#### Data records:
------------------------------------
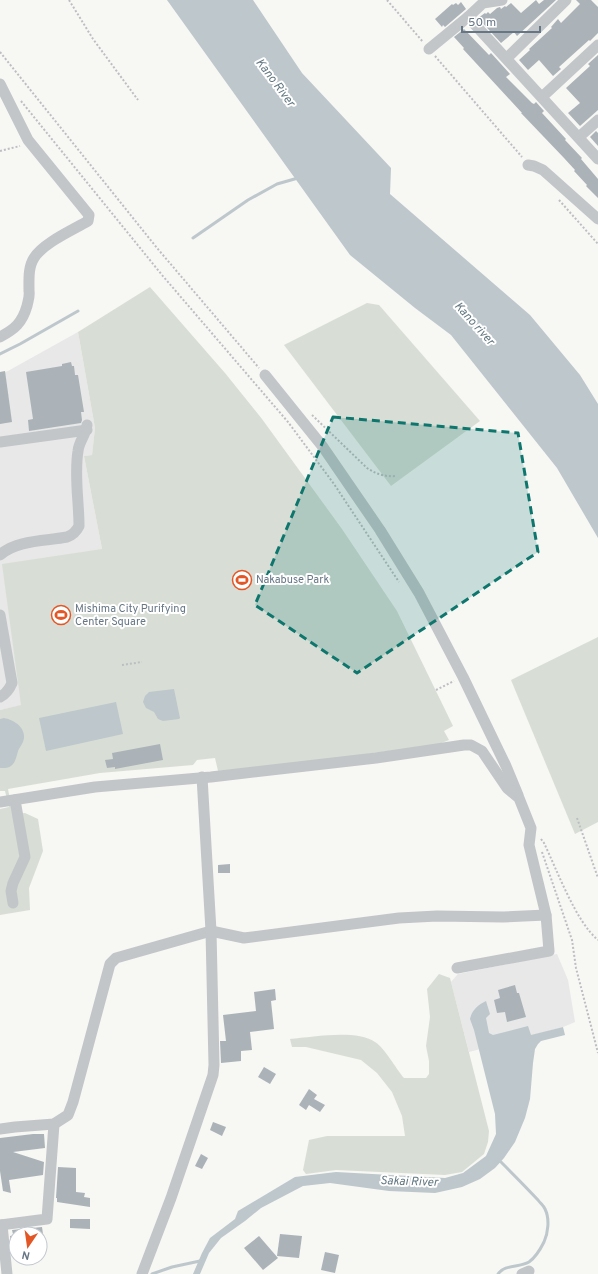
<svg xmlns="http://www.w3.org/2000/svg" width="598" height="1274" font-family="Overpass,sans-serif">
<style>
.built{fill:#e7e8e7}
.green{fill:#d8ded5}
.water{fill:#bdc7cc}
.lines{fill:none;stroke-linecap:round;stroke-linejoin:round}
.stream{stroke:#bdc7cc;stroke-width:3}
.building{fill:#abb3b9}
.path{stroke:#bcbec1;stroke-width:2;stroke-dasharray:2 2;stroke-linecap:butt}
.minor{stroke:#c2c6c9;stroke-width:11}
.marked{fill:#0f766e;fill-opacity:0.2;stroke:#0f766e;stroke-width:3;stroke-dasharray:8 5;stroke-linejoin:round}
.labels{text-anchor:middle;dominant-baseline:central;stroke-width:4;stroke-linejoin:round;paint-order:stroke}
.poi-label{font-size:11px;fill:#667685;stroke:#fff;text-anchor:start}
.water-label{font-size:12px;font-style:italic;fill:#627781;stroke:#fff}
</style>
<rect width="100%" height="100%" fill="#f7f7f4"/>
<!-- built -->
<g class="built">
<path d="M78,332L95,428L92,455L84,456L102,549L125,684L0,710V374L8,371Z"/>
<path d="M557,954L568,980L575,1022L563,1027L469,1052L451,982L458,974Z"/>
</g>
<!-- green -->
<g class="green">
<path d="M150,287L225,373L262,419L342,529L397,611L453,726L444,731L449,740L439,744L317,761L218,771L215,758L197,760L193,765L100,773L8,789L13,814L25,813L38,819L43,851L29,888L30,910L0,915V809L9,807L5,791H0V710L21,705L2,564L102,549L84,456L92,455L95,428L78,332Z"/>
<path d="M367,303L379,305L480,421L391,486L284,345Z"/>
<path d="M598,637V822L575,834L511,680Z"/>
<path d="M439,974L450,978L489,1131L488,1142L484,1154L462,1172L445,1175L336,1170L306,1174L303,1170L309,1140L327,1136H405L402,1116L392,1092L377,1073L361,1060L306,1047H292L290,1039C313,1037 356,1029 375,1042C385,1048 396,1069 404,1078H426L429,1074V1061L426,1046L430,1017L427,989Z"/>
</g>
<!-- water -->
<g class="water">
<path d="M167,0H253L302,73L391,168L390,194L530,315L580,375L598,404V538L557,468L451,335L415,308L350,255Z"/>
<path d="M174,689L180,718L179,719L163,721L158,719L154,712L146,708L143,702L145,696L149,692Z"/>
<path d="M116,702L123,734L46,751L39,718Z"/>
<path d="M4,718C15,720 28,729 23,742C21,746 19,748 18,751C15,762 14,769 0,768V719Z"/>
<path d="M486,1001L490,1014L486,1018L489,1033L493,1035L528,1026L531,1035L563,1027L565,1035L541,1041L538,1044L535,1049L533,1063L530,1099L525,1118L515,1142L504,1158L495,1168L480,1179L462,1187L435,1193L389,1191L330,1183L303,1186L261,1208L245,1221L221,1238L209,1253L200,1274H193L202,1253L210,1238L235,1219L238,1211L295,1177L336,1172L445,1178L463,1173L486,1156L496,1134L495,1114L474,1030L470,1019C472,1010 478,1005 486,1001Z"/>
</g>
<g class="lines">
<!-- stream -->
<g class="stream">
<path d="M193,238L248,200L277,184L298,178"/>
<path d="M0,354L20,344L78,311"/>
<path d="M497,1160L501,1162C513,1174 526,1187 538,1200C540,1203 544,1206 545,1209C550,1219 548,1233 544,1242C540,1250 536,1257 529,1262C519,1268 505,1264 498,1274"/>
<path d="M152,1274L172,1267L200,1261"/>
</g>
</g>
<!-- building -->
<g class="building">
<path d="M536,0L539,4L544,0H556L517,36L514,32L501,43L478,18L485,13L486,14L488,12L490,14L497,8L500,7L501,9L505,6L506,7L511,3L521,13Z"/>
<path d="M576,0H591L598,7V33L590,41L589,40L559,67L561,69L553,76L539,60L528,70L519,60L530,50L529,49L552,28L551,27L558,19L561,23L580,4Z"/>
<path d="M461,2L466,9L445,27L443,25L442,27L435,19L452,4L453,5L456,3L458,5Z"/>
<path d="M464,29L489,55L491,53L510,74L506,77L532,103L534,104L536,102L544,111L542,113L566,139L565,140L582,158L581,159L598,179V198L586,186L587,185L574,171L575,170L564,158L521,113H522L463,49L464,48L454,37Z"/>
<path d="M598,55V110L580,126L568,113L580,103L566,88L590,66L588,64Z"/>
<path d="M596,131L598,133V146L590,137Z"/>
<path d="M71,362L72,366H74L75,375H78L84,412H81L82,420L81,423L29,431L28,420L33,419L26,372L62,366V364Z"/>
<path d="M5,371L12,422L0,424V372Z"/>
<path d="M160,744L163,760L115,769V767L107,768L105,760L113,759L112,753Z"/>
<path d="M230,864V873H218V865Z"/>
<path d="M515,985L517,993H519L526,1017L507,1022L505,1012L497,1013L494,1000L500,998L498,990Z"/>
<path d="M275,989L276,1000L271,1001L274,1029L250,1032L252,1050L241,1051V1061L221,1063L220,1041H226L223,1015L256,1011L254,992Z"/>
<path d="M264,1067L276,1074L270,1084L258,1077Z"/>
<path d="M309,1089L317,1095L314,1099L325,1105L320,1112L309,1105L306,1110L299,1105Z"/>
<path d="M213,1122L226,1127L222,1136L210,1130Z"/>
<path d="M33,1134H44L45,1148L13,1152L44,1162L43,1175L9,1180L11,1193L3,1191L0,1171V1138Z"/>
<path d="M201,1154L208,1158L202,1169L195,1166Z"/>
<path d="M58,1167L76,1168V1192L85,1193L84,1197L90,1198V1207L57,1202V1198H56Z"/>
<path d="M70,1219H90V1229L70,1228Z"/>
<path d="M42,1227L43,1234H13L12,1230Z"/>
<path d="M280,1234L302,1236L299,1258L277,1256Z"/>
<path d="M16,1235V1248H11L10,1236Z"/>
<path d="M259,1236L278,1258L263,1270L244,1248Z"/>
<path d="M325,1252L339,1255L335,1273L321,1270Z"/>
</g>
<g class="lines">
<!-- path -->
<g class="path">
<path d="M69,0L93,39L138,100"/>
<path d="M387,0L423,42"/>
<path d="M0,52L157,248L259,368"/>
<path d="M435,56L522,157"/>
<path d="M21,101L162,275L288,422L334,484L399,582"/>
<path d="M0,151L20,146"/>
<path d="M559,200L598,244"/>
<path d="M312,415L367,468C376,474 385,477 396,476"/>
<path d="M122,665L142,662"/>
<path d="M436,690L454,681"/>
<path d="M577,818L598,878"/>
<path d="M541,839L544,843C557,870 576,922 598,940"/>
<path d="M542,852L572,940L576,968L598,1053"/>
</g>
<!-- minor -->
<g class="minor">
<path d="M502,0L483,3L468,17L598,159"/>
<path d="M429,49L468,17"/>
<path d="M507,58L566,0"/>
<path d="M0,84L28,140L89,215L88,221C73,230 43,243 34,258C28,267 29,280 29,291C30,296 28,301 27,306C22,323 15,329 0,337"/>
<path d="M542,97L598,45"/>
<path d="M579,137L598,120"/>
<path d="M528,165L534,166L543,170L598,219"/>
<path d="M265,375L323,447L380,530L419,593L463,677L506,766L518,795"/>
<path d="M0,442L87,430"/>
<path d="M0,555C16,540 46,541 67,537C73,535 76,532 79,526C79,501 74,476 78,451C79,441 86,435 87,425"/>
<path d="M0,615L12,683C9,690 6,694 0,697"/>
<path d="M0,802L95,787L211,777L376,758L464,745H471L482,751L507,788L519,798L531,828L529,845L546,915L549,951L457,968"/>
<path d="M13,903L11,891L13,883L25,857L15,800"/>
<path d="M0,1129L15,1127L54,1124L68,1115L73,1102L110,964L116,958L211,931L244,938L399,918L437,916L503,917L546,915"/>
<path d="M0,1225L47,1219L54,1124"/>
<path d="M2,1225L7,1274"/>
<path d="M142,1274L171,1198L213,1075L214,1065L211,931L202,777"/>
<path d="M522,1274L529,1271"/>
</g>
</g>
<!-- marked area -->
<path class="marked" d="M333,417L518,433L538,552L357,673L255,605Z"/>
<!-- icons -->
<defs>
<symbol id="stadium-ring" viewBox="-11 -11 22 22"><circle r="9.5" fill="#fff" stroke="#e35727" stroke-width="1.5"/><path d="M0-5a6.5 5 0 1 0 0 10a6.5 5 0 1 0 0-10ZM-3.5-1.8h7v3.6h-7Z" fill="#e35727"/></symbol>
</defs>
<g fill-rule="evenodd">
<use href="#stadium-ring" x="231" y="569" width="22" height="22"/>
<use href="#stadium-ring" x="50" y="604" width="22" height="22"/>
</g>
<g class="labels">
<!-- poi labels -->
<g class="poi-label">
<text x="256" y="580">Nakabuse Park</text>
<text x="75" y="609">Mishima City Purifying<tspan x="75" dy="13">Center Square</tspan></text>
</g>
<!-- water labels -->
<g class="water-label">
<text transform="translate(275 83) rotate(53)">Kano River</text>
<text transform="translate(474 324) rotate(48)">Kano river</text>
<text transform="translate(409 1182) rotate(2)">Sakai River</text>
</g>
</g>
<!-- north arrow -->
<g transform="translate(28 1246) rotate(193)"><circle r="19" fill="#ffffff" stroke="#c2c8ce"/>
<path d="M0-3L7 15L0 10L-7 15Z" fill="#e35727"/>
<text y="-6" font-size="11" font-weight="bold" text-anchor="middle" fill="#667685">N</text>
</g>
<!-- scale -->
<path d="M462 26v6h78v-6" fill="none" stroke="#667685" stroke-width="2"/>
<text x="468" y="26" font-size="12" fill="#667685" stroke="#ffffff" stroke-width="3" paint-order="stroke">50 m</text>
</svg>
------------------------------------
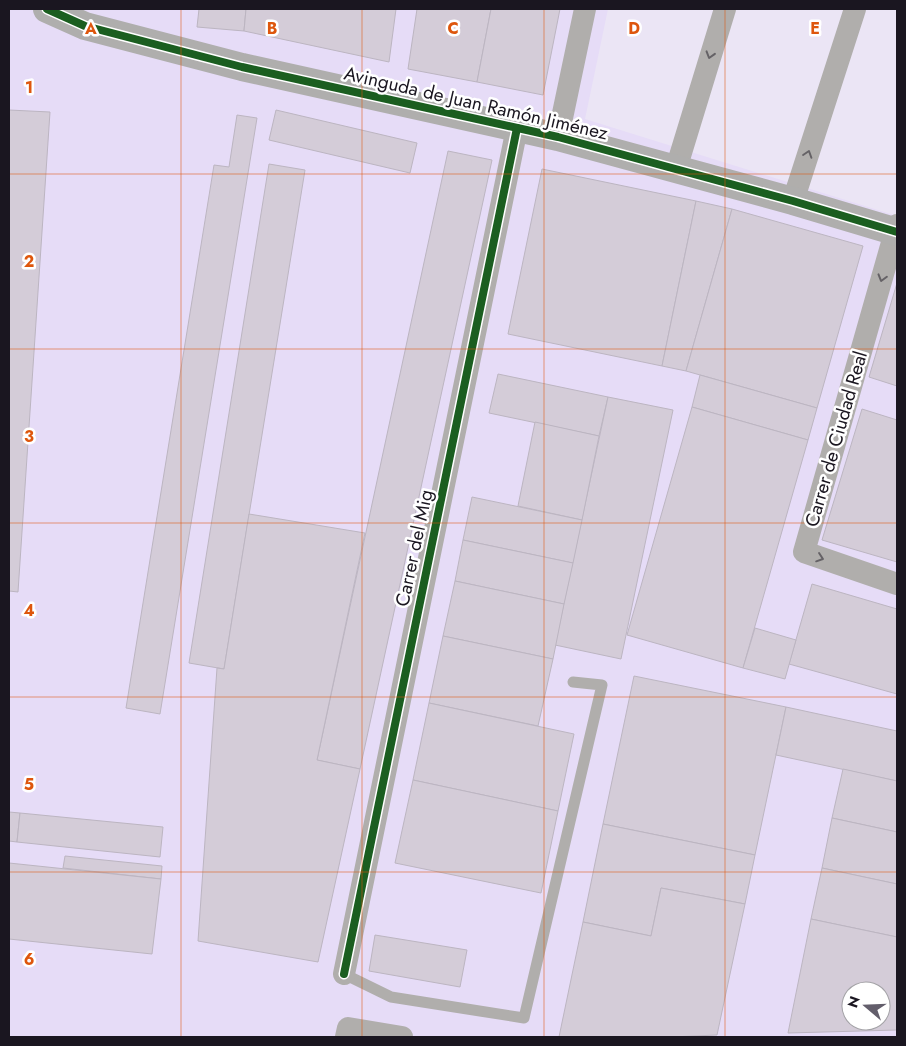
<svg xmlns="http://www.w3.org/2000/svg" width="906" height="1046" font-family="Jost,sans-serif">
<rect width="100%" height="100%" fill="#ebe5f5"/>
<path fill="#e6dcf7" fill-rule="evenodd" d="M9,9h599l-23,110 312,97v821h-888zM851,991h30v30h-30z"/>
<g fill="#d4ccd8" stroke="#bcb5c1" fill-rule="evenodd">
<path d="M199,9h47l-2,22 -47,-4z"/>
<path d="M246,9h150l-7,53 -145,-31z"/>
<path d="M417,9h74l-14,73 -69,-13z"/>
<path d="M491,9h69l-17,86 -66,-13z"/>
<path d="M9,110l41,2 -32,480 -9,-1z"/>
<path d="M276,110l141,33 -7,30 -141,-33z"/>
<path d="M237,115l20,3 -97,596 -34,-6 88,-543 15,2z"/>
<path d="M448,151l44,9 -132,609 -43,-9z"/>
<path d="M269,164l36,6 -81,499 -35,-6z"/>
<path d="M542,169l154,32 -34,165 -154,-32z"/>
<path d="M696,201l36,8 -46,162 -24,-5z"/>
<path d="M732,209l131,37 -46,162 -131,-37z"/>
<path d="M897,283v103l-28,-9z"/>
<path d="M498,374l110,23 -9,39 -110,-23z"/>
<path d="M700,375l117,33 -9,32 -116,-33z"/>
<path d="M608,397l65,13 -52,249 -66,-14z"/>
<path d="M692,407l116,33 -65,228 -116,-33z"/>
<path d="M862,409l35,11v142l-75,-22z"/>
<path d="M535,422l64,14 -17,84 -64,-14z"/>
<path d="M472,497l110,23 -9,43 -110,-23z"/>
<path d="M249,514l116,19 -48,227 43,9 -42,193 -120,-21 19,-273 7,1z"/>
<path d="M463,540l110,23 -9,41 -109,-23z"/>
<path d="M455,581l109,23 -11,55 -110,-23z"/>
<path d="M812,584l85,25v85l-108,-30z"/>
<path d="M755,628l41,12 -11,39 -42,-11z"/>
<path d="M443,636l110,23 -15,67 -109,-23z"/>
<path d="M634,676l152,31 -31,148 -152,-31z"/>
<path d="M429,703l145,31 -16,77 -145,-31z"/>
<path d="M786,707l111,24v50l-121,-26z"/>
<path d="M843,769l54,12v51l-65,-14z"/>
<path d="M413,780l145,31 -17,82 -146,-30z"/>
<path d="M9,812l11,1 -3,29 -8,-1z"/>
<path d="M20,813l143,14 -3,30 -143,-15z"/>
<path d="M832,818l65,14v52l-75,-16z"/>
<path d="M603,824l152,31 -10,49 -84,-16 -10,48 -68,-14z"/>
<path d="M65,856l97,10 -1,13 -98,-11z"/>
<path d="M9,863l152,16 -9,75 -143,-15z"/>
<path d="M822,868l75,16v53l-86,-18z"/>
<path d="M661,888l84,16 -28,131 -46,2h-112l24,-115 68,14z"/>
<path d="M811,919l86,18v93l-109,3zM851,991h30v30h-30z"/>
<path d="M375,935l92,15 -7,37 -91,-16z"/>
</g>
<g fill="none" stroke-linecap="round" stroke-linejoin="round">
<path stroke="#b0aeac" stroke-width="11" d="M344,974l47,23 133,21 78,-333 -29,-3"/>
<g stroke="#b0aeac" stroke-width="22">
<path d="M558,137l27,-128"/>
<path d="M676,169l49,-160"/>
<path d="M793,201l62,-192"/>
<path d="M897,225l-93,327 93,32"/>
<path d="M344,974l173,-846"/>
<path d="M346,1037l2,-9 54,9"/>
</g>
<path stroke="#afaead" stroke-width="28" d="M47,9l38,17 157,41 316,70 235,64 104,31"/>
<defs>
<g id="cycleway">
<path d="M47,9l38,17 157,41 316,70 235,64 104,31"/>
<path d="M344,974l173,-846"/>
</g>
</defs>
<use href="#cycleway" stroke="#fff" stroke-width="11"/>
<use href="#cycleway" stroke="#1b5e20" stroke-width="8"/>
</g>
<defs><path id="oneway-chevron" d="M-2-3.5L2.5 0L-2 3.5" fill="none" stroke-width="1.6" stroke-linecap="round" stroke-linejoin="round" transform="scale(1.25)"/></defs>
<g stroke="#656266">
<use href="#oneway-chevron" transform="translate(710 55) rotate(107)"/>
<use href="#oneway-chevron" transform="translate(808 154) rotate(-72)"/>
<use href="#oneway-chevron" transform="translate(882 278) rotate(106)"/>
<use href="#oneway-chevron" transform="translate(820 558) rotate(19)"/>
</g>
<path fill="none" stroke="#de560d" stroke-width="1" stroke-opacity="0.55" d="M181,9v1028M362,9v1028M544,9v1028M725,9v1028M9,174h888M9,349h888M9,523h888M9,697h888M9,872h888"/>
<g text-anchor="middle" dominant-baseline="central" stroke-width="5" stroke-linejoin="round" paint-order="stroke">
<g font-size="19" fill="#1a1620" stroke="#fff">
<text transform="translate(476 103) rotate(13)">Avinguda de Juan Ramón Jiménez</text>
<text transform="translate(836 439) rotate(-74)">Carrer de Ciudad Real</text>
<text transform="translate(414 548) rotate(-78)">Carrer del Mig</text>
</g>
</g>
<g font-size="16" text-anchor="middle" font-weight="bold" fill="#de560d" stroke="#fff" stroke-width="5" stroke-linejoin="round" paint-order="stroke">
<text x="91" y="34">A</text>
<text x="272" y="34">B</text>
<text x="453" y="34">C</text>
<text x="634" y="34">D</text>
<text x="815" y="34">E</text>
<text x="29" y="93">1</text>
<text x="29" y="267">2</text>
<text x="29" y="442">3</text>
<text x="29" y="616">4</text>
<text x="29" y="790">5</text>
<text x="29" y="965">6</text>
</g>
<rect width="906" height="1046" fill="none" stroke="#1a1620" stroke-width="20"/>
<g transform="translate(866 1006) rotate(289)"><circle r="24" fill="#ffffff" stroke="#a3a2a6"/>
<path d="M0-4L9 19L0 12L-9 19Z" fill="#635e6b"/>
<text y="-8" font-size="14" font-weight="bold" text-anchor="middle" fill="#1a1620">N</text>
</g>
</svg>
------------------------------------
#### Your task:
Search the material for the string "baseline" and show every line that has it.

#### Output below:
.labels{text-anchor:middle;dominant-baseline:central;stroke-width:4;stroke-linejoin:round;paint-order:stroke}
<g text-anchor="middle" dominant-baseline="central" stroke-width="5" stroke-linejoin="round" paint-order="stroke">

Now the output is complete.